Request:
Give every line below again, exactly.

The input:
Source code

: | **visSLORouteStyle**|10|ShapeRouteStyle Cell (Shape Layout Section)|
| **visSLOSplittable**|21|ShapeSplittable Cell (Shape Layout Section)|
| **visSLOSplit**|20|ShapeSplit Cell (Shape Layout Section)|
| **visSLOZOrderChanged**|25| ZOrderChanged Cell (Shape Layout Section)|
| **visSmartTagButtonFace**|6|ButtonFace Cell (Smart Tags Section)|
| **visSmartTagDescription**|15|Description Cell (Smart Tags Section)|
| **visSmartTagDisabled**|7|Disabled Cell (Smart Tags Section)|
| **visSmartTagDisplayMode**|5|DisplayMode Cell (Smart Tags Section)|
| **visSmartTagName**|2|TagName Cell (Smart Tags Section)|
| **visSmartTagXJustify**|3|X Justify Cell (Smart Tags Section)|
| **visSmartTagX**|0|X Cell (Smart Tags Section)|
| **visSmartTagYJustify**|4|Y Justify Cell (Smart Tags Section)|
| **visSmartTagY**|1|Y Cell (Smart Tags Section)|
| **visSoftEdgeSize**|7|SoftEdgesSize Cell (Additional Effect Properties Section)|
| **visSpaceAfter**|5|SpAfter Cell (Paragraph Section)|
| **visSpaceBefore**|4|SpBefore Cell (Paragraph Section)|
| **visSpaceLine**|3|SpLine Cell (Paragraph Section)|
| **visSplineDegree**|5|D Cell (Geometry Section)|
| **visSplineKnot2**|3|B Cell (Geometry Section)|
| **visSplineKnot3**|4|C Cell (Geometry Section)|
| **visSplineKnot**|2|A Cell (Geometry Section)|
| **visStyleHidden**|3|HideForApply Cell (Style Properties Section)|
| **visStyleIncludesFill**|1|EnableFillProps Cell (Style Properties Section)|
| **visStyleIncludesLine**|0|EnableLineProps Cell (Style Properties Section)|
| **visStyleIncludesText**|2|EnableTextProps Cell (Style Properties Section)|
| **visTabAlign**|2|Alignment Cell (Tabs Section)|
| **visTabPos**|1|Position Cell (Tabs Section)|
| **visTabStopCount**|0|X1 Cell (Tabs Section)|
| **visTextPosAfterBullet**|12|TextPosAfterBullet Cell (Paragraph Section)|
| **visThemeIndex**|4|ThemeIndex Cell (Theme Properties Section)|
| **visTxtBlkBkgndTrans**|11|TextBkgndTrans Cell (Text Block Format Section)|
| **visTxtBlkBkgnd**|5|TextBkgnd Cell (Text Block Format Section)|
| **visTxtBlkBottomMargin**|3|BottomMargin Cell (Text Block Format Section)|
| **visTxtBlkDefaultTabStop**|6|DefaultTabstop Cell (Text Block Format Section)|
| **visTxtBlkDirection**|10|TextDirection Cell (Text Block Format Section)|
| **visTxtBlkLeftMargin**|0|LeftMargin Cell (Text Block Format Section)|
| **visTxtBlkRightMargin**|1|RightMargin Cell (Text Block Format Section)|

Solution:
Source code

: | **visSLORouteStyle**|10|ShapeRouteStyle Cell (Shape Layout Section)|
| **visSLOSplittable**|21|ShapeSplittable Cell (Shape Layout Section)|
| **visSLOSplit**|20|ShapeSplit Cell (Shape Layout Section)|
| **visSLOZOrderChanged**|25| ZOrderChanged Cell (Shape Layout Section)|
| **visSmartTagButtonFace**|6|ButtonFace Cell (Smart Tags Section)|
| **visSmartTagDescription**|15|Description Cell (Smart Tags Section)|
| **visSmartTagDisabled**|7|Disabled Cell (Smart Tags Section)|
| **visSmartTagDisplayMode**|5|DisplayMode Cell (Smart Tags Section)|
| **visSmartTagName**|2|TagName Cell (Smart Tags Section)|
| **visSmartTagXJustify**|3|X Justify Cell (Smart Tags Section)|
| **visSmartTagX**|0|X Cell (Smart Tags Section)|
| **visSmartTagYJustify**|4|Y Justify Cell (Smart Tags Section)|
| **visSmartTagY**|1|Y Cell (Smart Tags Section)|
| **visSoftEdgeSize**|7|SoftEdgesSize Cell (Additional Effect Properties Section)|
| **visSpaceAfter**|5|SpAfter Cell (Paragraph Section)|
| **visSpaceBefore**|4|SpBefore Cell (Paragraph Section)|
| **visSpaceLine**|3|SpLine Cell (Paragraph Section)|
| **visSplineDegree**|5|D Cell (Geometry Section)|
| **visSplineKnot2**|3|B Cell (Geometry Section)|
| **visSplineKnot3**|4|C Cell (Geometry Section)|
| **visSplineKnot**|2|A Cell (Geometry Section)|
| **visStyleHidden**|3|HideForApply Cell (Style Properties Section)|
| **visStyleIncludesFill**|1|EnableFillProps Cell (Style Properties Section)|
| **visStyleIncludesLine**|0|EnableLineProps Cell (Style Properties Section)|
| **visStyleIncludesText**|2|EnableTextProps Cell (Style Properties Section)|
| **visTabAlign**|2|Alignment Cell (Tabs Section)|
| **visTabPos**|1|Position Cell (Tabs Section)|
| **visTabStopCount**|0|X1 Cell (Tabs Section)|
| **visTextPosAfterBullet**|12|TextPosAfterBullet Cell (Paragraph Section)|
| **visThemeIndex**|4|ThemeIndex Cell (Theme Properties Section)|
| **visTxtBlkBkgndTrans**|11|TextBkgndTrans Cell (Text Block Format Section)|
| **visTxtBlkBkgnd**|5|TextBkgnd Cell (Text Block Format Section)|
| **visTxtBlkBottomMargin**|3|BottomMargin Cell (Text Block Format Section)|
| **visTxtBlkDefaultTabStop**|6|DefaultTabstop Cell (Text Block Format Section)|
| **visTxtBlkDirection**|10|TextDirection Cell (Text Block Format Section)|
| **visTxtBlkLeftMargin**|0|LeftMargin Cell (Text Block Format Section)|
| **visTxtBlkRightMargin**|1|RightMargin Cell (Text Block Format Section)|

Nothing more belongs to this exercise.